* _Your assignment_: When you repeat the material, keep each line exact and omit the pictures.
_ _ _
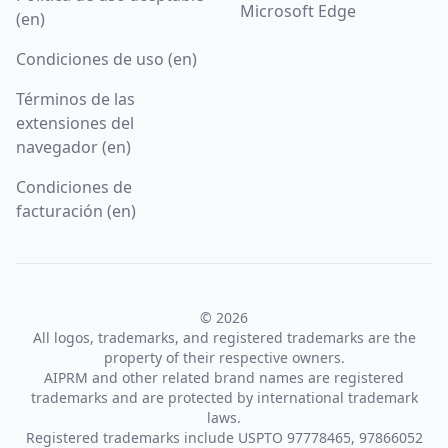
Microsoft Edge
(en)
Condiciones de uso (en)
Términos de las
extensiones del
navegador (en)
Condiciones de
facturación (en)
© 2026
All logos, trademarks, and registered trademarks are the
property of their respective owners.
AIPRM and other related brand names are registered
trademarks and are protected by international trademark
laws.
Registered trademarks include USPTO 97778465, 97866052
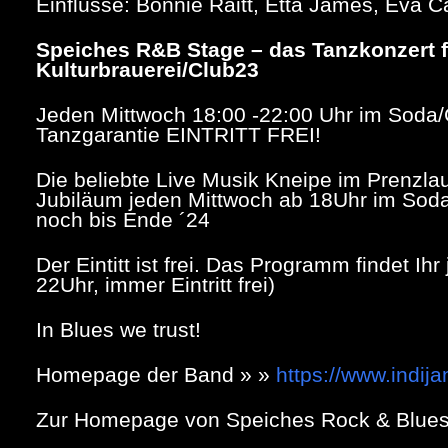
Einflüsse: Bonnie Raitt, Etta James, Eva Ca
Speiches R&B Stage – das Tanzkonzert 
Kulturbrauerei/Club23
Jeden Mittwoch 18:00 -22:00 Uhr im Soda/C
Tanzgarantie EINTRITT FREI!
Die beliebte Live Musik Kneipe im Prenzla
Jubiläum jeden Mittwoch ab 18Uhr im Soda/
noch bis Ende ´24
Der Eintitt ist frei. Das Programm findet Ih
22Uhr, immer Eintritt frei)
In Blues we trust!
Homepage der Band » »
https://www.indij
Zur Homepage von Speiches Rock & Blues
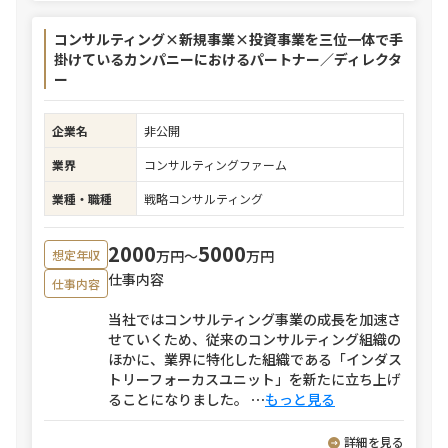
コンサルティング×新規事業×投資事業を三位一体で手
掛けているカンパニーにおけるパートナー／ディレクタ
ー
企業名
非公開
業界
コンサルティングファーム
業種・職種
戦略コンサルティング
2000
5000
万円〜
万円
想定年収
仕事内容
仕事内容
当社ではコンサルティング事業の成長を加速さ
せていくため、従来のコンサルティング組織の
ほかに、業界に特化した組織である「インダス
トリーフォーカスユニット」を新たに立ち上げ
ることになりました。
⋯
もっと見る
詳細を見る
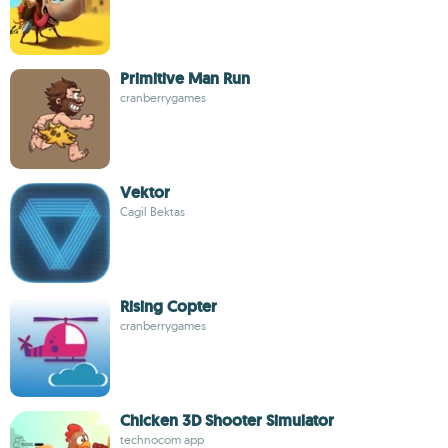
Primitive Man Run
cranberrygames
Vektor
Cagil Bektas
Rising Copter
cranberrygames
Chicken 3D Shooter Simulator
technocom app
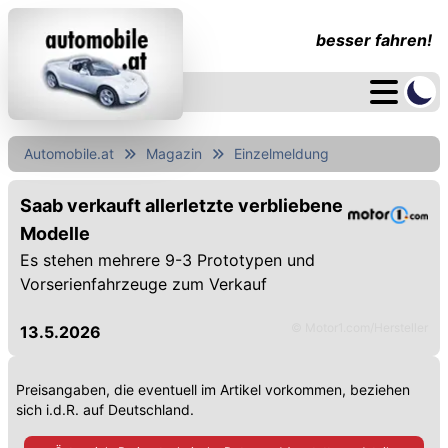
besser fahren!
Automobile.at
Magazin
Einzelmeldung
Saab verkauft allerletzte verbliebene
Modelle
Es stehen mehrere 9-3 Prototypen und
Vorserienfahrzeuge zum Verkauf
© Motor1.com/Hersteller
13.5.2026
Preisangaben, die eventuell im Artikel vorkommen, beziehen
sich i.d.R. auf Deutschland.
_ _ _
* _Answer section_:
Microsoft Edge
(en)
Condiciones de uso (en)
Términos de las
extensiones del
navegador (en)
Condiciones de
facturación (en)
© 2026
All logos, trademarks, and registered trademarks are the
property of their respective owners.
AIPRM and other related brand names are registered
trademarks and are protected by international trademark
laws.
Registered trademarks include USPTO 97778465, 97866052
Einflüsse: Bonnie Raitt, Etta James, Eva Ca
Speiches R&B Stage – das Tanzkonzert 
Kulturbrauerei/Club23
Jeden Mittwoch 18:00 -22:00 Uhr im Soda/C
Tanzgarantie EINTRITT FREI!
Die beliebte Live Musik Kneipe im Prenzla
Jubiläum jeden Mittwoch ab 18Uhr im Soda/
noch bis Ende ´24
Der Eintitt ist frei. Das Programm findet Ih
22Uhr, immer Eintritt frei)
In Blues we trust!
Homepage der Band » »
https://www.indij
Zur Homepage von Speiches Rock & Blues
コンサルティング×新規事業×投資事業を三位一体で手
掛けているカンパニーにおけるパートナー／ディレクタ
ー
企業名
非公開
業界
コンサルティングファーム
業種・職種
戦略コンサルティング
2000
5000
万円〜
万円
想定年収
仕事内容
仕事内容
当社ではコンサルティング事業の成長を加速さ
せていくため、従来のコンサルティング組織の
ほかに、業界に特化した組織である「インダス
トリーフォーカスユニット」を新たに立ち上げ
ることになりました。
⋯
もっと見る
詳細を見る
Primitive Man Run
cranberrygames
Vektor
Cagil Bektas
Rising Copter
cranberrygames
Chicken 3D Shooter Simulator
technocom app
besser fahren!
Automobile.at
Magazin
Einzelmeldung
Saab verkauft allerletzte verbliebene
Modelle
Es stehen mehrere 9-3 Prototypen und
Vorserienfahrzeuge zum Verkauf
© Motor1.com/Hersteller
13.5.2026
Preisangaben, die eventuell im Artikel vorkommen, beziehen
sich i.d.R. auf Deutschland.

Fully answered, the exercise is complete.